The lines below, from the first through the one containing "- Projects should", are to be given again exactly, with pictures left out and nothing added.

· · · · ·

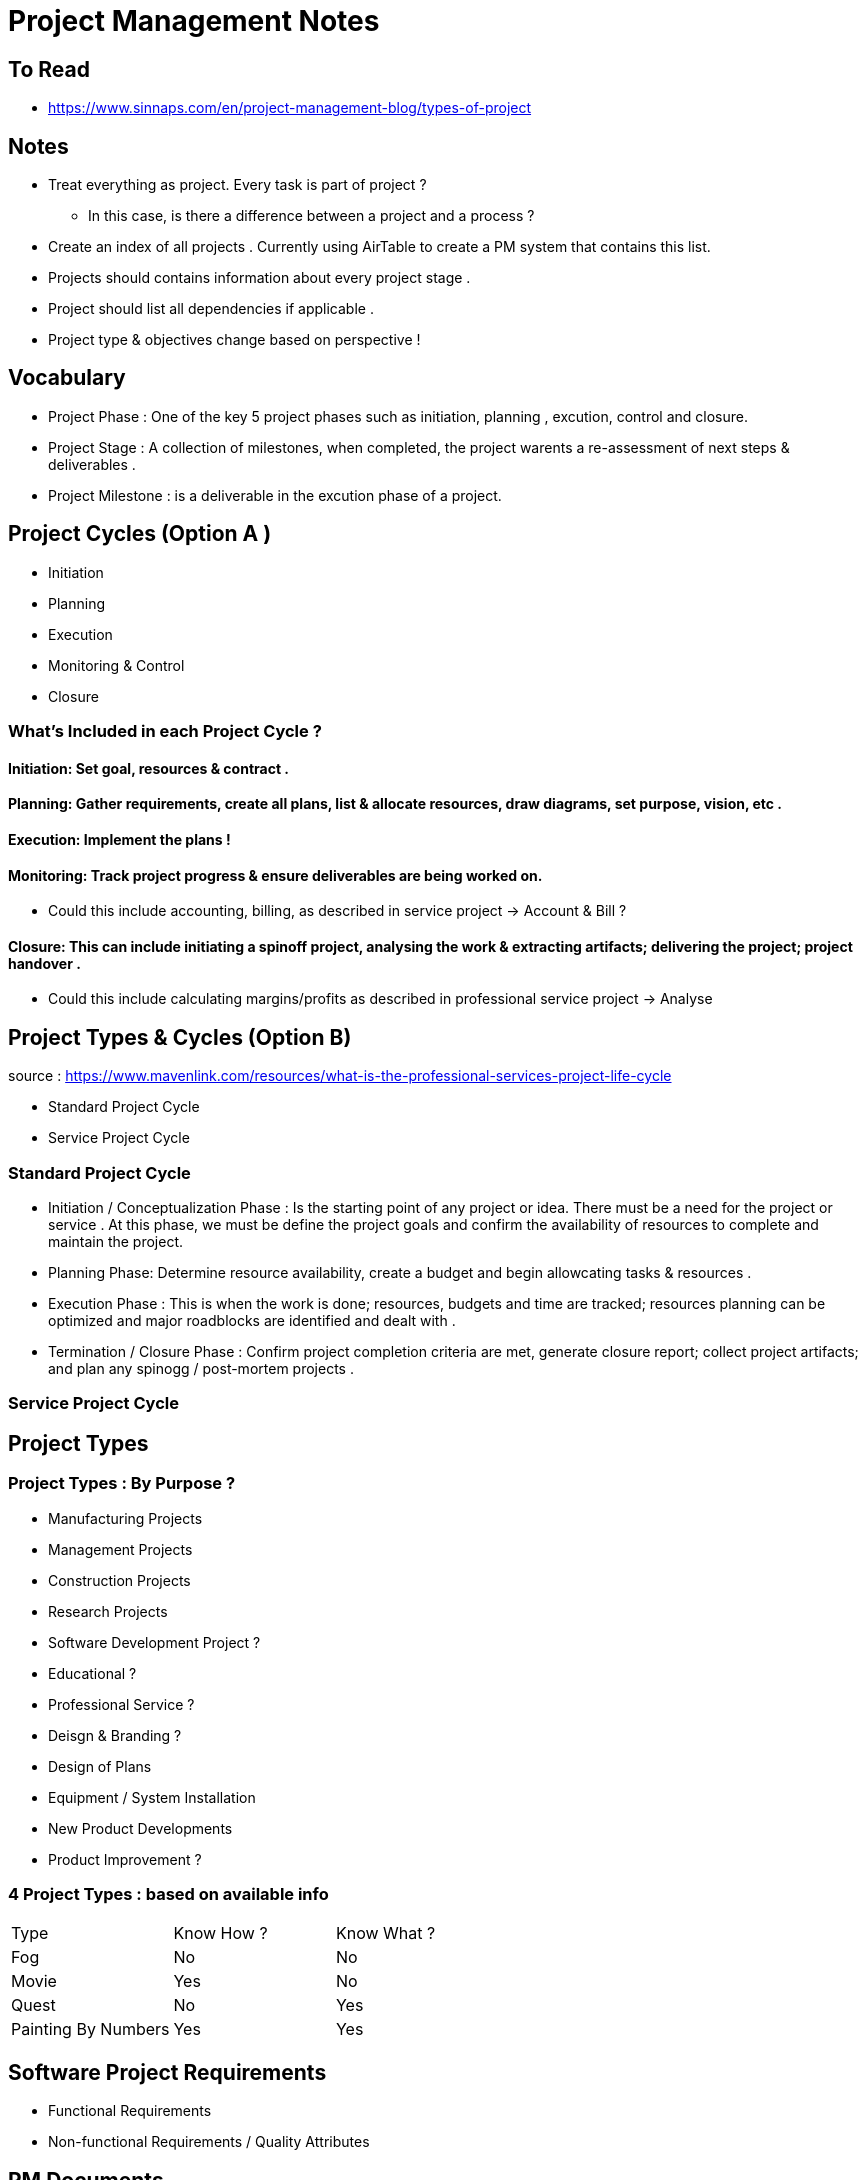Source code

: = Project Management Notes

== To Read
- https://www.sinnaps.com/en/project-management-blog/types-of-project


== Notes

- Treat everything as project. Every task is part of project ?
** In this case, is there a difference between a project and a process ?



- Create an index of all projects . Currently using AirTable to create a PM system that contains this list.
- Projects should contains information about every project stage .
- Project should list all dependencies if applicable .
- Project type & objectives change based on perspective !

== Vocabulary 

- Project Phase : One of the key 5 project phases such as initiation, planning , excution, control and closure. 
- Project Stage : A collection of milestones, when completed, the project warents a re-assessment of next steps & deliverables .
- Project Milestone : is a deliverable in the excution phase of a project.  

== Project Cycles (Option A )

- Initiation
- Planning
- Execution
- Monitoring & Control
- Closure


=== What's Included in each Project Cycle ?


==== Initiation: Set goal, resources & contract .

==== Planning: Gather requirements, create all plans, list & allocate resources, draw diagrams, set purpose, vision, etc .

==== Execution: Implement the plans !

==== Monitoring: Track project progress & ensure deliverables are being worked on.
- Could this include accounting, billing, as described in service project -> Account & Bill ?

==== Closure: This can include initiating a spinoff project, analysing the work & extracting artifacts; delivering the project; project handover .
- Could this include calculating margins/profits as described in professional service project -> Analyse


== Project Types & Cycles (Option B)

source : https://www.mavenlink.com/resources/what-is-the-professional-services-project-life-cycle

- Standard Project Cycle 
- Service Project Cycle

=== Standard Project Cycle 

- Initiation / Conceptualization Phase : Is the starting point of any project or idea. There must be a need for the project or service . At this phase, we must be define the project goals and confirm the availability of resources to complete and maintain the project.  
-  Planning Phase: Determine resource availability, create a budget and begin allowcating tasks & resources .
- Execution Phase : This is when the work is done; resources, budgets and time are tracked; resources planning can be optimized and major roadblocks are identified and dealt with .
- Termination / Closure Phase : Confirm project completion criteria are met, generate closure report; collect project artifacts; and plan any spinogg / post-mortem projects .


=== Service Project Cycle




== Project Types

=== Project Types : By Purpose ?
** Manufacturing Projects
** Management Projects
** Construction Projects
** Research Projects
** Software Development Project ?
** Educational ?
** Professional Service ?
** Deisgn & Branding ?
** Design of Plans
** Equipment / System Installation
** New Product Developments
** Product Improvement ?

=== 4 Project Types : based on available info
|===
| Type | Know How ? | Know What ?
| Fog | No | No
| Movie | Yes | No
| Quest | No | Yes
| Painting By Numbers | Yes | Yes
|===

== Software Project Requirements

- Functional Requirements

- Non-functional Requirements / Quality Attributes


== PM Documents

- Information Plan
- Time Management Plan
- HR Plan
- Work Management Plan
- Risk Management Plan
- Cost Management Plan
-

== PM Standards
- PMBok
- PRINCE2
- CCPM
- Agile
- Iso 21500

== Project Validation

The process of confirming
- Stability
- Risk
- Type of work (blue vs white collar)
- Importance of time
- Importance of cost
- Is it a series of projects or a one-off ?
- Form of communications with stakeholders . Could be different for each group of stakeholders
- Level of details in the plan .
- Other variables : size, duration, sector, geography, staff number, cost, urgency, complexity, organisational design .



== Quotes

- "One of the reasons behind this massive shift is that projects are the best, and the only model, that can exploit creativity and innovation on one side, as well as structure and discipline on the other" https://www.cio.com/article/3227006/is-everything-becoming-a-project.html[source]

· · · · ·

> [EXERCISE RESULT]:
Source code

: = Project Management Notes

== To Read
- https://www.sinnaps.com/en/project-management-blog/types-of-project


== Notes

- Treat everything as project. Every task is part of project ?
** In this case, is there a difference between a project and a process ?



- Create an index of all projects . Currently using AirTable to create a PM system that contains this list.
- Projects should contains information about every project stage .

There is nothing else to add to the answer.